Dynamical and Photometric Analysis of NGC 146 and King 14: Evidence for a Co-Moving, Unbound Cluster Pair

TL;DR

This study combines multiwavelength data to analyze the NGC 146 and King 14 cluster pair, revealing they are co-moving but unbound, sharing similar orbits and origins, with detailed photometric, astrometric, and dynamical insights.

Contribution

It provides the first comprehensive dynamical and photometric analysis of the NGC 146-King 14 pair, demonstrating they are an unbound, co-moving cluster pair formed from the same molecular cloud.

Findings

Clusters are co-moving with similar proper motions.

They are unbound, with relative velocity exceeding escape velocity.

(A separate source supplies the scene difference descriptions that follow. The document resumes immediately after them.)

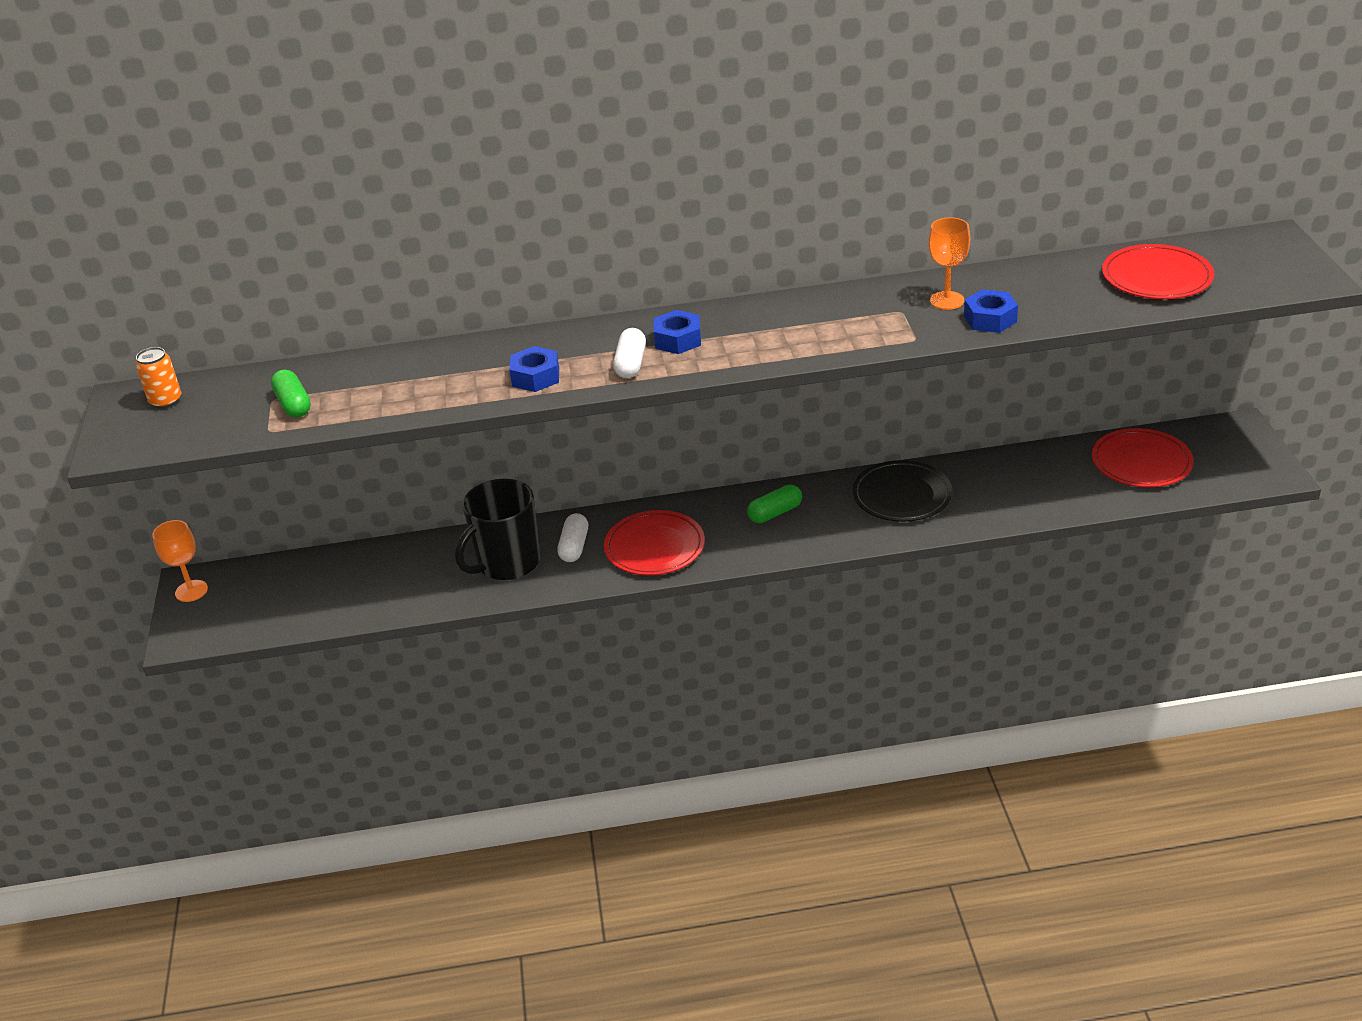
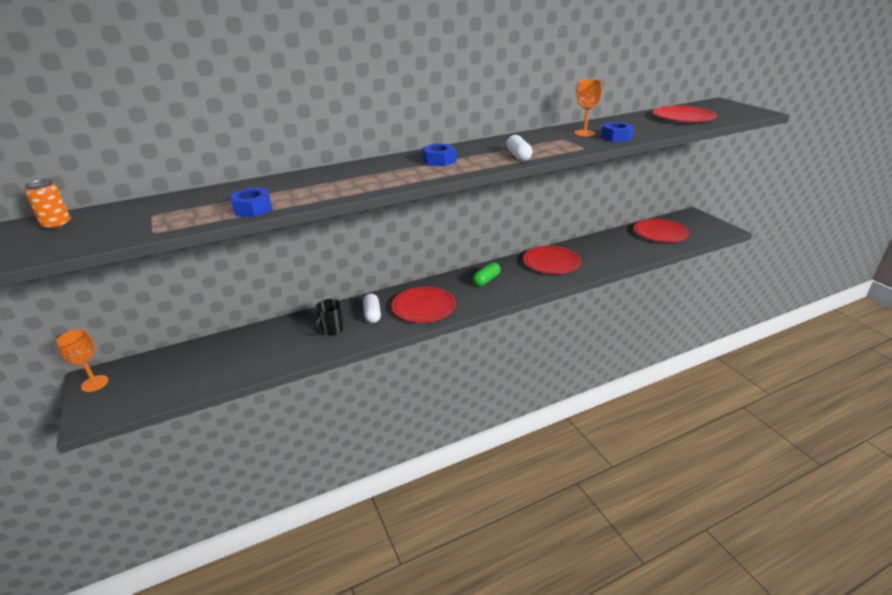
camera: 20 degrees left, 5 degrees down
(293, 404) = (171, 216): green capsule -> none
(507, 563) = (331, 330): black mug -> black mug, size x0.55
(535, 377) = (354, 184): blue nut -> blue nut (253, 209)
(630, 364) = (416, 173): white capsule -> white capsule (518, 156)
(902, 495) = (551, 262): black plate -> red plate

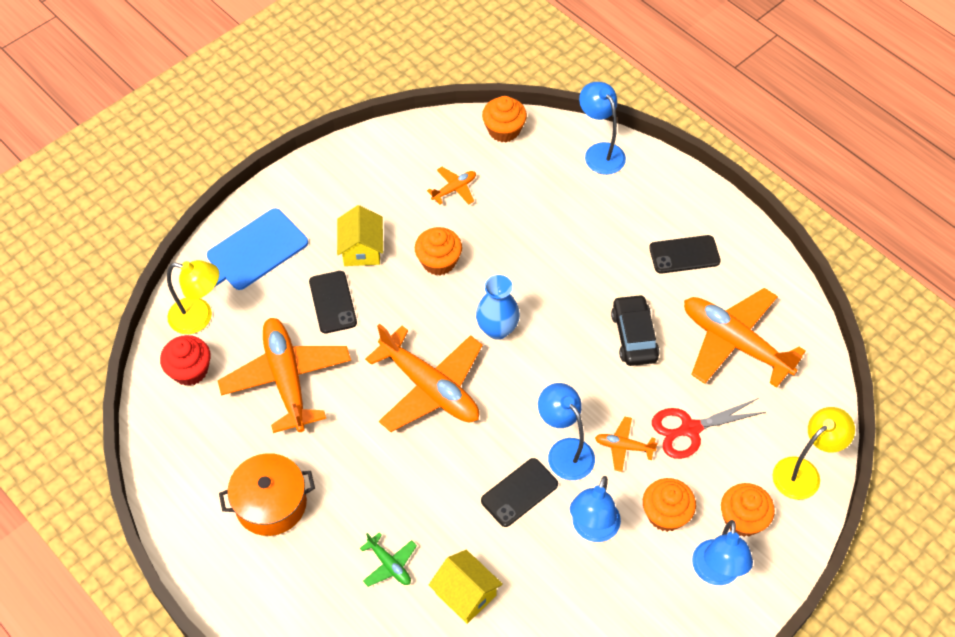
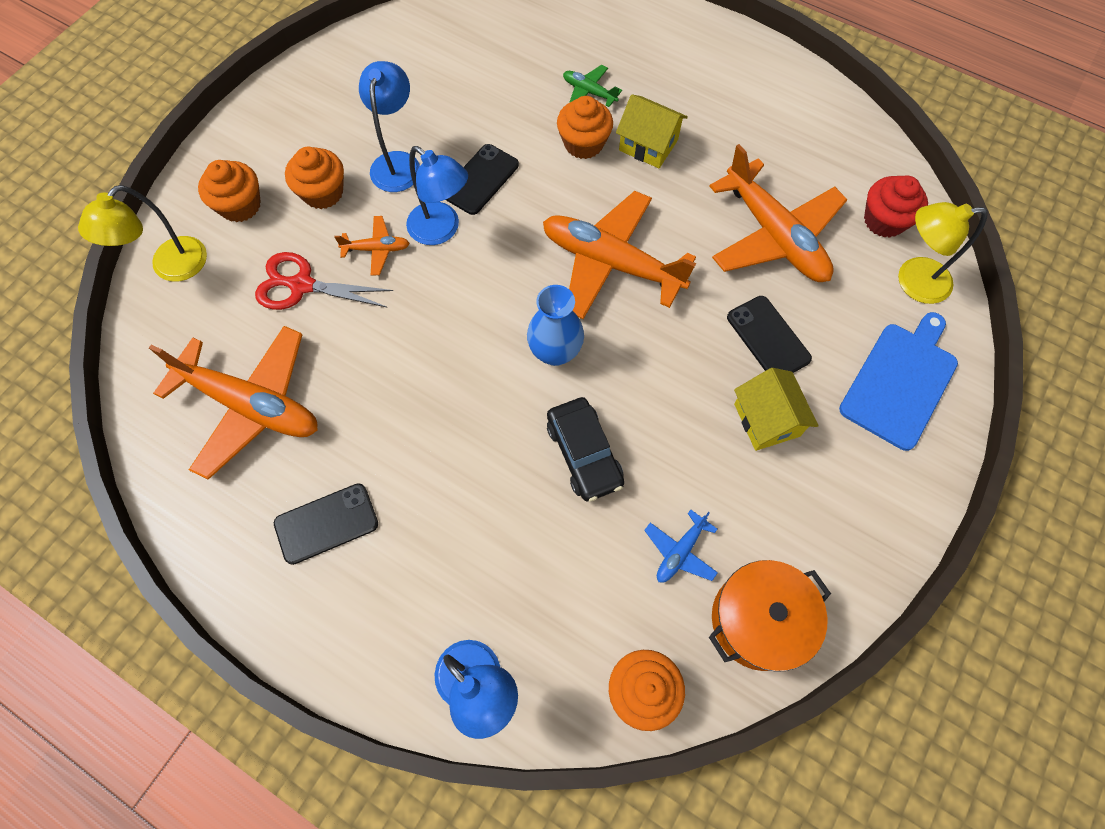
camera: 165 degrees right, 10 degrees up
(271, 503) = (726, 116): orange pot -> orange pot (759, 620)
(439, 261) = (659, 427): orange cupcake -> orange cupcake (583, 143)
(454, 189) = (680, 551): orange plane -> blue plane
(465, 594) = (509, 84): yellow house -> yellow house (648, 145)
(634, 336) = (382, 383): black car -> black car (584, 454)
(690, 429) = (302, 285): red scissors -> red scissors turned 135 degrees counterclockwise
(716, 573) = (267, 151): blue lamp -> none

Both clusters formed in the same molecular cloud.

Abstract

To understand the nature of the NGC 146-King 14 cluster pair, we conducted a detailed photometric, astrometric, and dynamical study using multiwavelength data from Gaia DR3, Pan-STARRS1, WISE, and TESS. Using a probabilistic approach, we identified 770 and 690 high-probability members of NGC 146 and King 14, respectively. Both clusters exhibit well-defined radial density profiles consistent with King models. We estimate the cluster ages as 20 $\pm$ 5 Myr and 50 $\pm$ 10 Myr from isochrone fitting, and distances of 2.98 $\pm$ 0.33 kpc and 2.51 $\pm$ 0.23 kpc from parallaxes after applying the Bailer-Jones criteria. The clusters show consistent mean proper motions. The mass function slopes (1.51 $\pm$ 0.18 and 1.50 $\pm$ 0.15) are close to the Salpeter value, and the extinction follows a normal Galactic reddening law (RV ~ 3.1). Three-dimensional mapping gives a projected separation of ~ 9 pc. Orbit integration using the galpy MWPotential2014 model shows that NGC 146 and King 14 move in nearly circular, disk-like orbits with similar mean orbital radii (Rm ~ 9 kpc) and orbital periods of roughly 255 Myr. A dynamical separation of ~ 32 pc indicates that both clusters share a common spatial and kinematic association, consistent with a co-moving pair. However, their relative velocity exceeds the escape velocity set by their combined mass, indicating they are not gravitationally bound. TESS light curves reveal seven variable stars, including $\gamma$ Doradus, SPB stars, and eclipsing binaries, though only one is a likely member. Overall, the clusters likely formed within the same giant molecular cloud and now exist as an unbound co-moving pair.